Às
vezes — e aqui falo quase em voz baixa, como quem mexe numa caixa antiga — me
pego pensando naquele tipo de impulso que não sabemos explicar. Não é raiva,
não é fé, não é entusiasmo comum. É como se algo maior cutucasse por dentro. Já
sentiu? Aquele momento em que você faz algo que parecia impossível, ousado
demais ou completamente fora do seu “perfil habitual”. E depois, quando volta
ao estado normal, pensa: “Meu Deus, o que deu em mim?”.
Chamemos
isso de furor divino — não porque seja literalmente divino, mas porque
escapa à lógica cotidiana. É um desses fenômenos que parecem nascer de um lugar
onde razão e mistério se tocam, como dois vizinhos que raramente se
cumprimentam, mas às vezes trocam um aceno silencioso.
O
Furor que ultrapassa o humano
Na
tradição filosófica, ninguém falou melhor sobre isso do que Platão,
especialmente no diálogo Íon e no Fedro. Ali, o filósofo descreve
o “furor divino” (theia mania) como um estado em que o humano é
arrebatado por uma força superior.

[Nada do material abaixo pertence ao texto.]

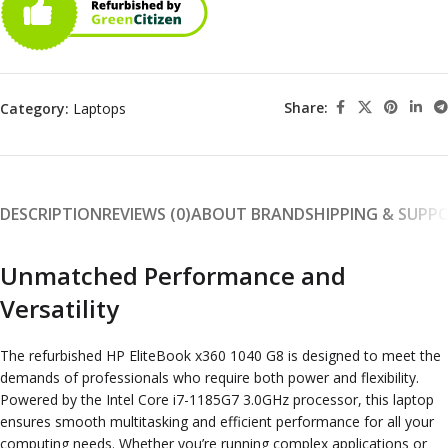
Share:
Category:
Laptops
DESCRIPTION
REVIEWS (0)
ABOUT BRAND
SHIPPING & SUPP
Unmatched Performance and
Versatility
The refurbished HP EliteBook x360 1040 G8 is designed to meet the
demands of professionals who require both power and flexibility.
Powered by the Intel Core i7-1185G7 3.0GHz processor, this laptop
ensures smooth multitasking and efficient performance for all your
computing needs. Whether you’re running complex applications or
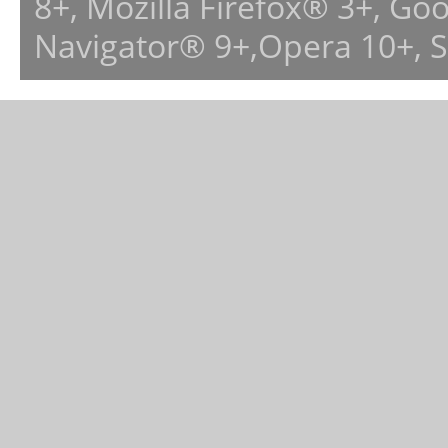
8+, Mozilla Firefox® 3+, G
Navigator® 9+,Opera 10+, 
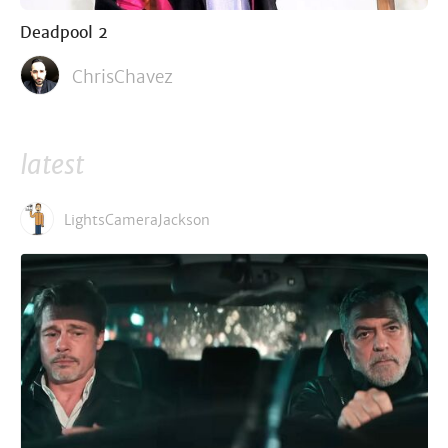
Deadpool 2
ChrisChavez
latest
LightsCameraJackson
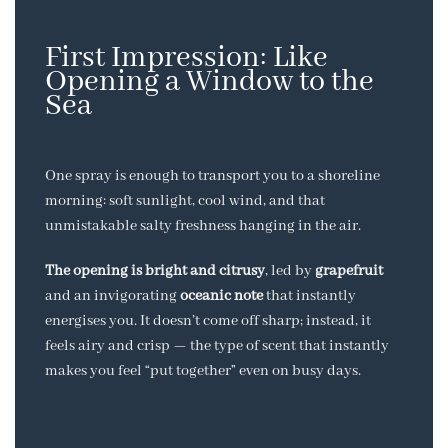
First Impression: Like
Opening a Window to the
Sea
One spray is enough to transport you to a shoreline
morning: soft sunlight, cool wind, and that
unmistakable salty freshness hanging in the air.
The opening is bright and citrusy
, led by
grapefruit
and an invigorating
oceanic note
that instantly
energises you. It doesn’t come off sharp; instead, it
feels airy and crisp — the type of scent that instantly
makes you feel “put together” even on busy days.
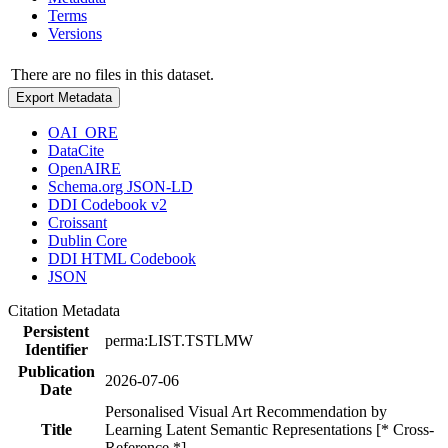
Terms
Versions
There are no files in this dataset.
Export Metadata
OAI_ORE
DataCite
OpenAIRE
Schema.org JSON-LD
DDI Codebook v2
Croissant
Dublin Core
DDI HTML Codebook
JSON
Citation Metadata
Persistent
perma:LIST.TSTLMW
Identifier
Publication
2026-07-06
Date
Personalised Visual Art Recommendation by
Title
Learning Latent Semantic Representations [* Cross-
Reference *]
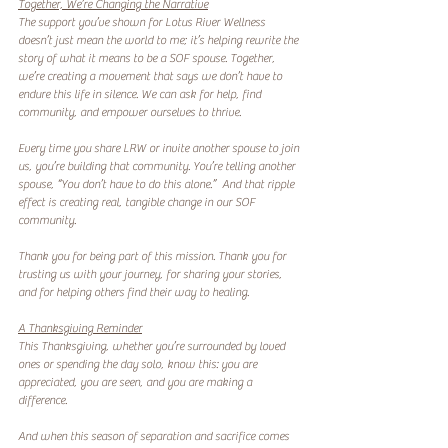
Together, We’re Changing the Narrative
The support you’ve shown for Lotus River Wellness 
doesn’t just mean the world to me; it’s helping rewrite the 
story of what it means to be a SOF spouse. Together, 
we’re creating a movement that says we don’t have to 
endure this life in silence. We can ask for help, find 
community, and empower ourselves to thrive.  
Every time you share LRW or invite another spouse to join 
us, you’re building that community. You’re telling another 
spouse, “You don’t have to do this alone.”  And that ripple 
effect is creating real, tangible change in our SOF 
community.  
Thank you for being part of this mission. Thank you for 
trusting us with your journey, for sharing your stories, 
and for helping others find their way to healing.  
A Thanksgiving Reminder
This Thanksgiving, whether you’re surrounded by loved 
ones or spending the day solo, know this: you are 
appreciated, you are seen, and you are making a 
difference.  
And when this season of separation and sacrifice comes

Não é loucura comum; é uma espécie de êxtase
criativo, profético, amoroso ou poético.
Platão
distingue quatro tipos de mania:
- A profética,
inspirada por Apolo;
- A ritual,
ligada a Dioniso;
- A poética,
dada pelas Musas;
- A amorosa,
presente em Afrodite e Eros.
O
que chama atenção é que, para ele, momentos verdadeiramente grandiosos da vida
— e aqui podemos incluir decisões transformadoras, intuições certeiras,
criações inesperadas — não surgem do cálculo frio. Surgem desse excesso, desse
transbordamento que não cabe na planilha da razão.
E
quando penso nisso no cotidiano, lembro de situações quase banais, mas
reveladoras.
Às vezes alguém passa meses travado num projeto e, de repente, em uma
madrugada, escreve o texto perfeito. Um casal que parecia arrastando a vida
descobre um impulso de renovação amorosa inesperada. Uma pessoa tímida toma uma
atitude corajosa que nem ela imaginava. Há quem mude de profissão, de cidade,
de vida, num surto de clareza que parece vir de outro plano.
É
raro, mas quando acontece, sentimos a vibração do furor.
O
que esse fenômeno nos diz hoje?
Talvez
o que chamamos de “furor divino” seja aquilo que ainda não aprendemos a nomear
dentro de nós. Uma espécie de energia originária, uma fagulha de vida
que nos escapa quando tentamos controlá-la demais.
O
pensador brasileiro Roberto Machado, ao comentar a genealogia das
paixões e dos impulsos, dizia que há forças em nós que não devem ser totalmente
domadas, pois são justamente elas que nos projetam para fora da repetição
mecânica da vida. O furor, nesse sentido, é uma potência de ruptura — perigosa,
sim, mas também necessária.
É
como se a vida tivesse um dispositivo interno de desorganização criativa. Sem
ele, seríamos apenas previsíveis. E o que é mais triste do que ser totalmente
previsível para si mesmo?
O
risco e o brilho
É
claro que o furor divino não é confortável. Ele mexe, desloca, empurra. Ele faz
com que você perceba que viveu demasiado tempo acomodado no raso. E há pessoas
que passam a vida inteira tentando evitar esse tipo de impulso, com medo do que
podem descobrir sobre si.
Mas
o curioso é que, muitas vezes, é justamente no furor que encontramos a versão
mais verdadeira do que somos. Não a versão educada, adaptada, disciplinada —
mas aquela que sabe o que quer antes mesmo de saber por que quer.
O
furor divino não pede licença. Ele aparece.
E
talvez o ponto mais filosófico de tudo seja este:
o
furor divino não vem de fora — ele nos devolve o que já era nosso, mas que
tínhamos esquecido.
No
fim das contas…
O
furor divino é um remédio amargo, mas é remédio. É aquele estado em que a vida
nos toma pela gola e diz:
“Agora,
preste atenção.”
E
quando passa, ficamos meio tontos, estranhamente iluminados e, quem sabe, um
pouco mais próximos daquilo que podemos ser.